There appears to be no traction in the pursuit of David Fizdale, either. The list of candidates expanded in odd directions. Early results of this wide-net approach have only exacerbated Sarver’s image problem, casting further suspicions about his stewardship of the Suns.

“Robert does not have a good reputation,” former Suns great Charles Barkley said during a Tuesday interview on 98.7 FM Arizona’s Sports Station. “He’s a control freak, apparently. I want to make it perfectly clear that Robert Sarver has always treated me great. We haven’t had a lot of interaction, but he’s always treated me great.

“But from people who have worked for the Suns, and talking to some of these coaches, Robert wants to make all of the decisions. He won’t give control to the people who work for him. And the reputation of him, plain and simple. He hires them but he won’t let them do their jobs. That’s his reputation, and I’ve got to take their word for it.

“Like I said, Robert has always treated me great,” Barkley added. “But the people I know personally who have played for him tell me, ‘This dude, he wants to make all the decisions. He won’t let people do their jobs.’ That’s his reputation, plain and simple.”

Barkley is not looking to pick a fight. Nobody is. But the Suns profit on the goodwill of their fans and hard questions are proper etiquette, especially with a team that will be seeking public funding for its aging arena in the very near future.

Is Sarver’s heavy involvement still an impediment to the franchise? Would it liberate the Suns for their owner to take a year off, relaxing on the Spanish island of Mallorca, where he owns a professional soccer team? Or are these just tired perceptions and reflexive criticisms attached to an owner who has learned from past mistakes yet remains stuck in a competitive basement?

Here’s what I think is happening:

Budenholzer was an attractive candidate, and the interest was clearly mutual. He would’ve been a powerful statement for a franchise that disastrously promoted two previous interims, Lindsey Hunter and Earl Watson. He might’ve been Devin Booker’s primary choice, and at the very least, he carried the star’s stamp of approval. But the courtship hit a wall, likely over issues of compensation and/or autonomy.

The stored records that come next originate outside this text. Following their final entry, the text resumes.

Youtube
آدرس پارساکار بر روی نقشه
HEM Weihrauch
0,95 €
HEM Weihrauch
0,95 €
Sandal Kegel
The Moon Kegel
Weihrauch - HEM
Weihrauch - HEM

In all probability, Budenholzer’s demands far outweigh what Sarver would need to satisfy Jay Triano, his latest interim coach. And truth is, Budenholzer is not that much better of a candidate, especially for the guy writing the paychecks.

Sometime over the past season, there was an important shift on Planet Orange. Sarver was finally convinced to back off his omnipresent nature, especially after games, when athletes and coaches need space to decompress. That means he’s capable of changing, if only in small increments.

It also means he feels comfortable in the relationship he has forged with Triano, who has already worked with Sarver and still wants the job. So how bad could it be in Phoenix?

Some will scoff if Triano is the team’s chosen leader in 2018, assuming that every other candidate never had a chance in the first place. But it will not be a bad choice, even if it rekindles bad memories and moments of really bad ownership. And by the first tip-off of 2018-19, the Suns will have opportunities to dramatically change the narrative, from the upcoming draft to pursuit of veteran talent.

Remember, it’s not inherently bad to be a heavily-involved owner, just like Michael Bidwill with the Cardinals. But there are lines that can’t be crossed, along with the recognition that people you hire know more about the sport than you do.

Sarver needs to keep improving, serving as his worst critic in a soft media market, understanding that his temperament, banker mentality and wild success in other industries haven’t always served him well in the NBA. But most of all, he needs better players.

Change the winning problem, and the image problem will soon follow.